Wild-Wood met with Christian and Muslim leaders of the Acholi Religious Leaders Peace Initiative (ARLPI) during her trip to Uganda in 2015 as she sought to understand how the Bible is now being used to rebuild society. She was struck by the commitment to peace across differing faiths and denominations.

“A great deal of thought has gone into how former combatants can be rehabilitated,” says Wild-Wood. “From my focus groups, the religious leaders were optimistic about the future, but the challenges are many. They are dealing with people who are very traumatized. Some see the LRA soldiers as perpetrators, some see them as victims. But there is a recognition that people have dealt with awful situations – and may fall apart afterwards.”

Wild-Wood says that the ARLPI’s initial desire to publicize the atrocities being carried out by the LRA – and to protect civilians where possible – has now refocused to aid the process of reintegrating former combatants, and is working alongside international charities like World Vision to facilitate the transfer of former LRA soldiers from reception centres back to their communities.

“Projects of post-war reconciliation often engage with traditional beliefs and customs in order to effect lasting peace,” adds Wild-Wood. “Acholiland is no exception, and Acholi practices have been ultilized in restoring human relations. However, in the LRA and the wider population there are many Christians and a significant number of Muslims. It is important to engage the beliefs of those religious traditions when working towards long-term solutions to the destruction of society.”

While there may be a distance yet to travel, Nambalirwa Nkabala remains optimistic about Uganda’s future as it seeks to heal the deep scars caused by Kony and the decades of division and war he brought to his country.

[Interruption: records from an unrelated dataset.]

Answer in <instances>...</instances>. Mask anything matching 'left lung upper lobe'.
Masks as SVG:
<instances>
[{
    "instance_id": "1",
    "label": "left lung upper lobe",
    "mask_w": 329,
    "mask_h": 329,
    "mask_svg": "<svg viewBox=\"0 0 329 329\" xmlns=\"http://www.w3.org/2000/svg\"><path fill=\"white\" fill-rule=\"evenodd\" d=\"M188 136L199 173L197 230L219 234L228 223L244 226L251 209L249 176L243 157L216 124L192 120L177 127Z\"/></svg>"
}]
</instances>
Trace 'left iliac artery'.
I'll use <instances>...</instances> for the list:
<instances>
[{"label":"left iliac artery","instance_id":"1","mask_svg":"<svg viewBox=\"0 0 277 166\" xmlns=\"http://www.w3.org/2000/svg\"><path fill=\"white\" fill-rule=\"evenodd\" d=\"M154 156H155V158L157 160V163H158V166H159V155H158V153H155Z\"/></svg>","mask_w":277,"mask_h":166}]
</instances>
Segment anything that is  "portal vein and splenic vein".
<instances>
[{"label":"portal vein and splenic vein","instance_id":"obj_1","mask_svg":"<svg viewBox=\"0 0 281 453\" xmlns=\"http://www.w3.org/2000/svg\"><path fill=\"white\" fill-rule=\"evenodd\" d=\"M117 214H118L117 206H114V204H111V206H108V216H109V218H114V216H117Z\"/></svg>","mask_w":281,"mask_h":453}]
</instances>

“The advantage in all this is that the Acholi have a deep sense of community and solidarity,” she says. “This is exemplified in the various means they use to reincorporate wrongdoers back into their community. If the Acholi communities can be encouraged to maintain their cultural values of healing and reconciliation – even while reading texts that may have a violent message – then they can in the future avoid situations that can lead to the destruction and erosion of these most important of values.”